Not all Democrats are so unfailingly positive about Newsom’s political future. Veteran Democratic consultant Garry South said Newsom is “a very attractive, very intelligent new political figure on the California scene,” and one who has shown gutsy moves in areas like tackling the homeless problem and improving the city’s business environment.
Still, South warned that same-sex marriage illustrated “the danger he faces is believing that San Francisco politics is just a smaller version of California statewide politics.”
In clearing the way for marriages previously rejected by California’s voters, South said Newsom embarked on “an unfortunate and somewhat self-indulgent move … that had some effect on the presidential campaign.”
“I can’t say that John Kerry would have won (without the issue),” South said, “but it was certainly not helpful to have our Democratic ticket having to campaign in states like Ohio which had a gay marriage thing on the ballot.”
Republicans such as Sen. John McCain of Arizona agreed that Newsom’s moves on same-sex marriage “absolutely” aided the Republican effort to re-elect Bush in 2004.
“It certainly helped with those ballot initiatives,” McCain said, in crucial swing states such as Ohio, where voters approved a constitutional ban on same-sex marriage and narrowly elected Bush.
Even during a time when the war on terror is the defining issue, “there is an unease out there in the Republican states when they do see the mass marriage ceremonies performed in City Hall in San Francisco,” McCain recently told The Chronicle’s Debra Saunders.
On the issue of gay rights, “I think America’s progressing,” McCain said. “I don’t think that the overwhelming majority of Americans are (intolerant) of gays. And that’s a change from when I was young. But I still think that they believe in the preservation of the sanctity of heterosexual marriage.”
Throughout the debate, Newsom has exhibited a steely resolve. At a recent San Francisco Chamber of Commerce gathering, and on national television, he said he is undeterred by heavyweight critics — including California Democratic Sen. Dianne Feinstein and Rep. Barney Frank of Massachusetts — who said he hurt his career and his party with his decision on same-sex marriage.
“That’s what’s wrong with politics today,” Newsom said on CNN recently. “Maybe it’s I’m old-fashioned. Everyone that I used to admire in politics always said, ‘Get into it to do what you think is right, to say privately what you say publicly, and to be consistent with your values.’

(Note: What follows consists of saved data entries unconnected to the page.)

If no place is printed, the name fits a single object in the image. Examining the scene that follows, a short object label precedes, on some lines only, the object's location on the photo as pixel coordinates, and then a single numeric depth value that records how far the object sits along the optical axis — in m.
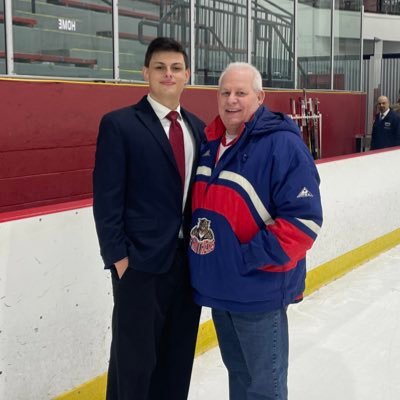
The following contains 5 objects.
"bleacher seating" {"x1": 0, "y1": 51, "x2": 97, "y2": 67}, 3.39
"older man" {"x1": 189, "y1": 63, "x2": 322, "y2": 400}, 1.51
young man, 1.64
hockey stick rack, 6.47
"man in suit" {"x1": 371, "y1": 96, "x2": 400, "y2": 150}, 6.72
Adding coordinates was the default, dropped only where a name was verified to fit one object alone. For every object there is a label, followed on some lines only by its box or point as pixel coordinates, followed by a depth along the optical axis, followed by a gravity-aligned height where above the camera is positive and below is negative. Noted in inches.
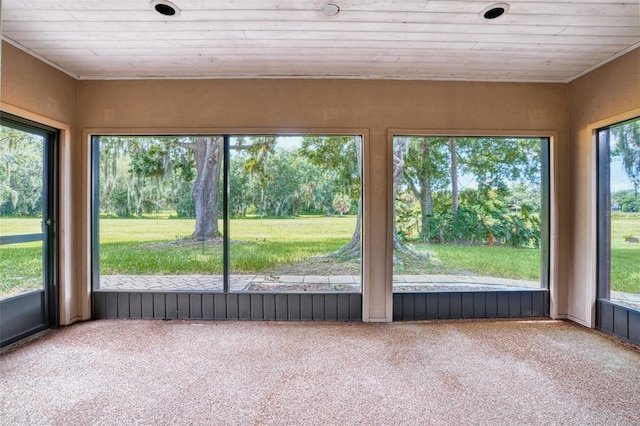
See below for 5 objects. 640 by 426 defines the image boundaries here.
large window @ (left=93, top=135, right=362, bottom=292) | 137.4 +1.7
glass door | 112.3 -5.3
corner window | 117.6 -1.5
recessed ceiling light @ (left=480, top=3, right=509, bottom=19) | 90.6 +56.5
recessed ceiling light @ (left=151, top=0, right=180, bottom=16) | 89.4 +57.4
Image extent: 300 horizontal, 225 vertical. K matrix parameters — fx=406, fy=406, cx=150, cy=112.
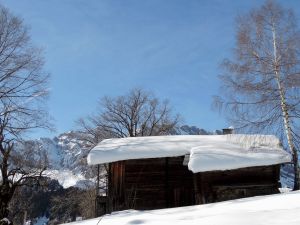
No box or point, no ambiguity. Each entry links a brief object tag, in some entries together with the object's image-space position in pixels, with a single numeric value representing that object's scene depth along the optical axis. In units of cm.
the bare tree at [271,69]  1451
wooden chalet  1510
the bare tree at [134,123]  3266
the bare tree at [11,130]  1761
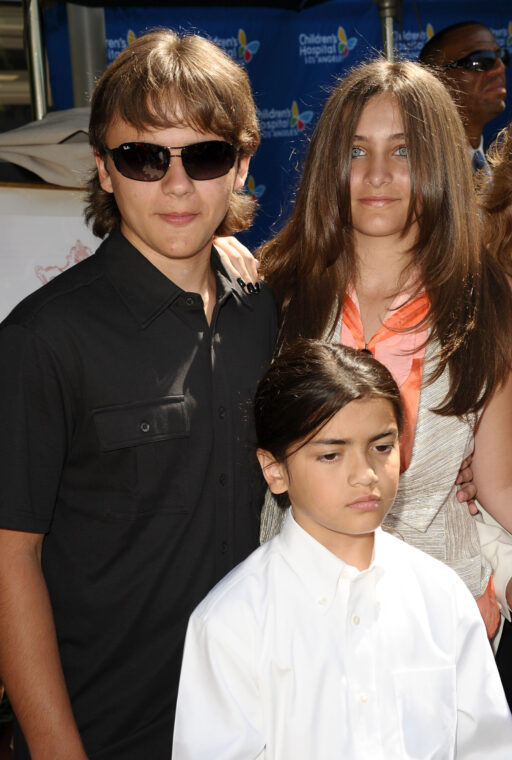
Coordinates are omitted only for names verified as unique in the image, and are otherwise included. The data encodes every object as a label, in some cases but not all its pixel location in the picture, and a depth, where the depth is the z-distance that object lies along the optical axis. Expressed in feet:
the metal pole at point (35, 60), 11.44
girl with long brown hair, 7.11
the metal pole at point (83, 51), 13.33
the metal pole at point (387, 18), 13.91
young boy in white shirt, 5.53
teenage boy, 5.64
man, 16.85
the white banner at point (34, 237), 10.39
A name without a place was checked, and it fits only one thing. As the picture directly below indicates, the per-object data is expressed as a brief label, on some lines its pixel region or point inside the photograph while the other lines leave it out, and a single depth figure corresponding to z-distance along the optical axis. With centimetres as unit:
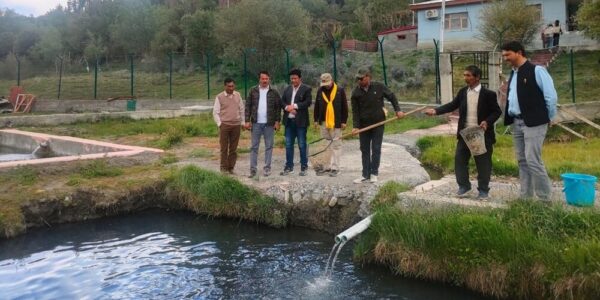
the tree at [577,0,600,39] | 2088
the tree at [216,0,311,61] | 2700
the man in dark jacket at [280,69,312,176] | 838
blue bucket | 579
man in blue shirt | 561
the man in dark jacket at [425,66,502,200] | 631
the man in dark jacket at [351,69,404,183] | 756
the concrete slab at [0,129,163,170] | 938
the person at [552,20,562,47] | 2558
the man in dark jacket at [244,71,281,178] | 851
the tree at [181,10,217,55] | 3450
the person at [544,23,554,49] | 2589
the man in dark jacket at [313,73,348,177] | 812
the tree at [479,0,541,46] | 2595
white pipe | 583
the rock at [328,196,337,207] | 734
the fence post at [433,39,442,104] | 1756
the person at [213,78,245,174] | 882
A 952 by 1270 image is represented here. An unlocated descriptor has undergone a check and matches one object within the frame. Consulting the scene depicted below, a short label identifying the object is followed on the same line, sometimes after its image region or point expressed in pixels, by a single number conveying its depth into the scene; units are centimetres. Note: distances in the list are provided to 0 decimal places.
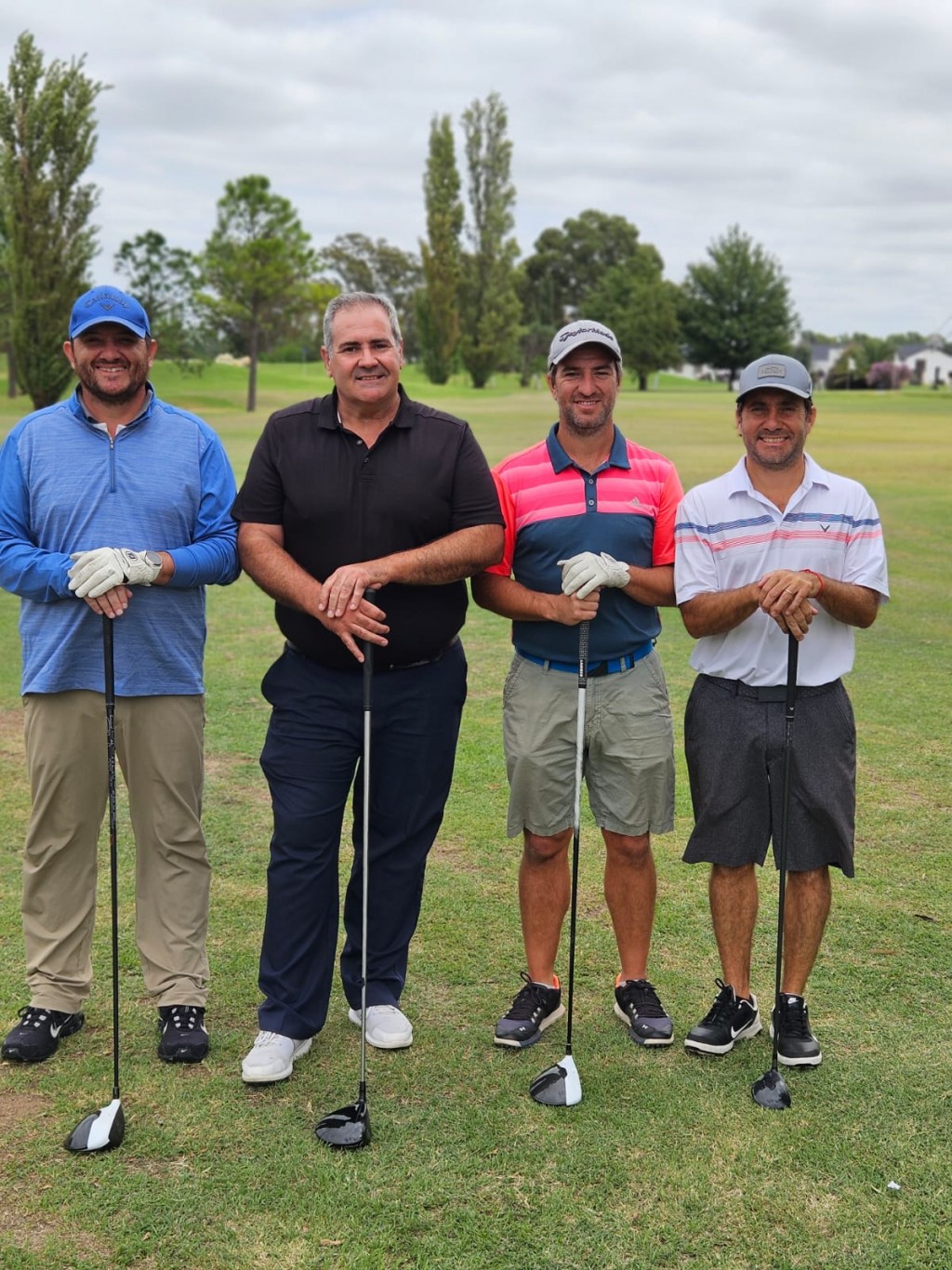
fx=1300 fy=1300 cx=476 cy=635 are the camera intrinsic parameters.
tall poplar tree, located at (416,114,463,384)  6969
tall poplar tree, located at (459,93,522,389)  7636
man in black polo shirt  410
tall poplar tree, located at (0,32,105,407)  3269
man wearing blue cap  415
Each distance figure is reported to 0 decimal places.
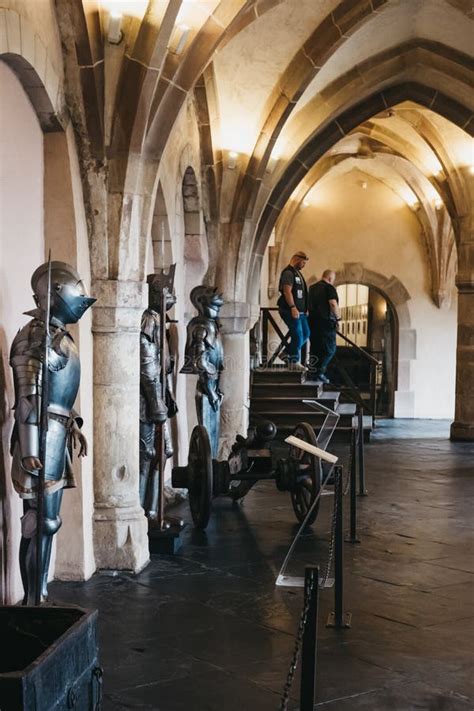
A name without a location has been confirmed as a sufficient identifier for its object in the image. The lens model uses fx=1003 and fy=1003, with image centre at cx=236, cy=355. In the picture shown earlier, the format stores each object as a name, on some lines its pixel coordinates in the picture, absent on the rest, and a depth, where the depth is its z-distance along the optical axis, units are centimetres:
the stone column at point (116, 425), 599
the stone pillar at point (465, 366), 1387
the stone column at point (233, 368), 1055
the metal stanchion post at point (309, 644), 302
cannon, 703
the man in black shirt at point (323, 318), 1375
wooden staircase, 1287
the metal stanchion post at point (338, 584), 488
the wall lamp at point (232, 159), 988
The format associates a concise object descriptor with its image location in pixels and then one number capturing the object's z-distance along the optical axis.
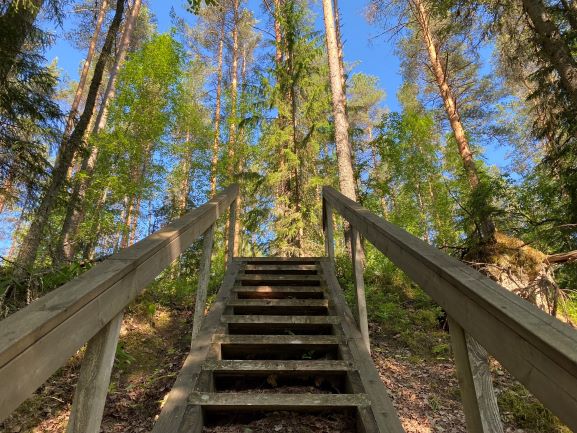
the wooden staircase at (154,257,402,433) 2.30
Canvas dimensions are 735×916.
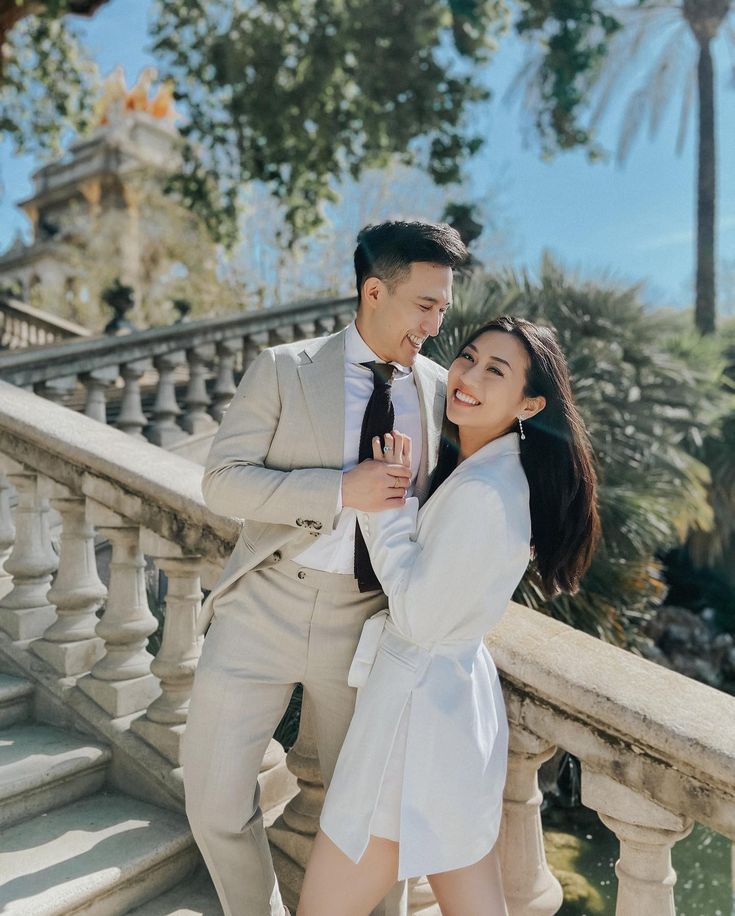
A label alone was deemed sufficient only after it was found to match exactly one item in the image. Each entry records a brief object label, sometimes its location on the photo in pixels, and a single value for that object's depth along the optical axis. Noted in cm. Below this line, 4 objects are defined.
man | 200
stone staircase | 223
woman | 172
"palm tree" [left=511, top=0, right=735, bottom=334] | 1493
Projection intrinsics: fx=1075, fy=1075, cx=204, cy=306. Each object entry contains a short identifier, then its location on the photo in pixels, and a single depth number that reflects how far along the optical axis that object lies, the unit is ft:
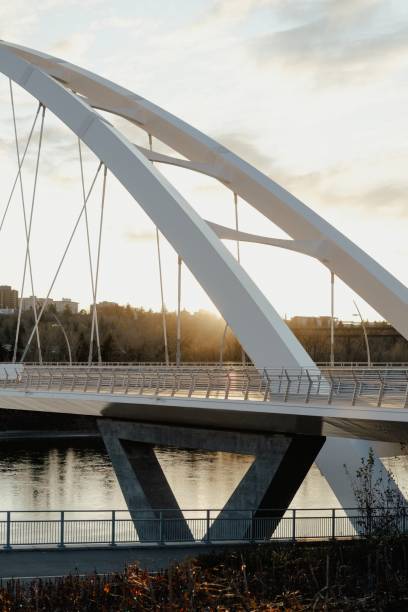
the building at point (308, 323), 325.83
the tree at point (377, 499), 60.13
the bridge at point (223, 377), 73.87
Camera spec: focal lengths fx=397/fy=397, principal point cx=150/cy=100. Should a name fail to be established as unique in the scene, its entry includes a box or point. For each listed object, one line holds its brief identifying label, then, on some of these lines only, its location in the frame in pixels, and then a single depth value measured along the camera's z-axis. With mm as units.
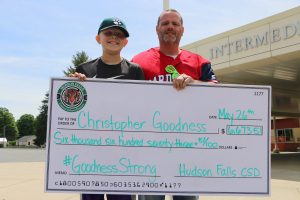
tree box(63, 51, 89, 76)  68000
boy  2955
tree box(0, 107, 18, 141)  110069
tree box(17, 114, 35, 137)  116000
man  3068
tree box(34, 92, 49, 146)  64688
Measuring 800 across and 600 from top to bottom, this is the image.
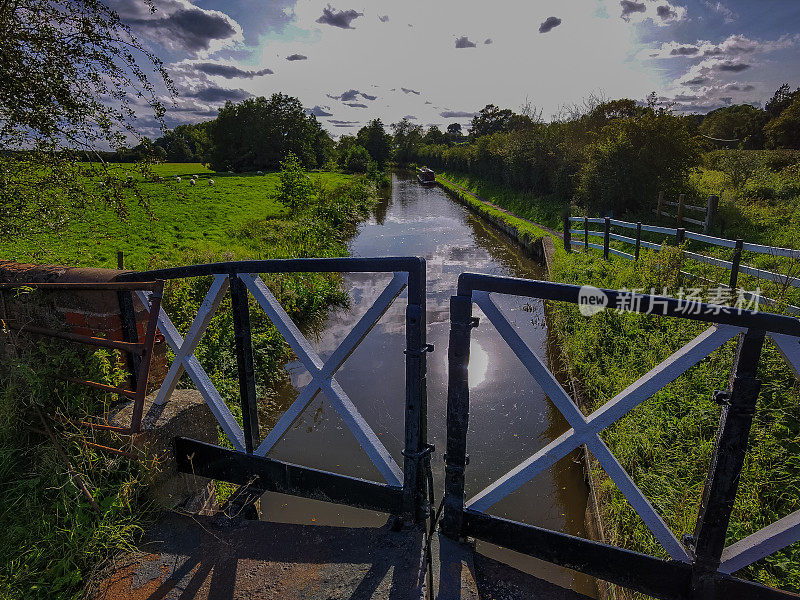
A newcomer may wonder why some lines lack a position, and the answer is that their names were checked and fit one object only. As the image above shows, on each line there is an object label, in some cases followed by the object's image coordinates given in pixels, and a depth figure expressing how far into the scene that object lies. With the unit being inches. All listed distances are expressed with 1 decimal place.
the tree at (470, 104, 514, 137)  3746.6
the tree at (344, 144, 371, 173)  2427.4
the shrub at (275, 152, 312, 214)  808.9
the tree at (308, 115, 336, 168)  2503.1
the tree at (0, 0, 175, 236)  149.7
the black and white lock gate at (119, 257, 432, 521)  83.3
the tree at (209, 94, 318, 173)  2171.5
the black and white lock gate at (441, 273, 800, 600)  61.7
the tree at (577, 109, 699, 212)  608.1
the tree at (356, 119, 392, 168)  3240.7
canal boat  1927.9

“And so, you get into office and you do it, and those same people say, ‘Well, wait a second. Too much, too soon. You should have waited. You’ve got to consider the political ramifications,’ ” he said.
Newsom argues that politics — and careers — are fleeting, but core beliefs are not.
“We’re here for a moment in time. Guys like me come and go. We’re either turned out or we’re kicked out,” he said. “And there’s a thousand better people right behind us. And the point of that is do what you think is right, something that will transcend your tenure, and stand on some principles.”
Randlett, the Silicon Valley fund-raiser, said the mayor has shown political savvy in winning loyalty from progressives on the issue of same-sex marriage, and moderates on economic issues.
Now, Randlett said, Newsom has time to make the case for a bigger role in the party and in national politics — if that is what he wants.
“He stands up for what he thinks … and so far, he’s been unafraid to fail,” Randlett said. “If people look at him and say, ‘I wish that were my mayor,’ what you’ll see is that he can propel himself into national politics.”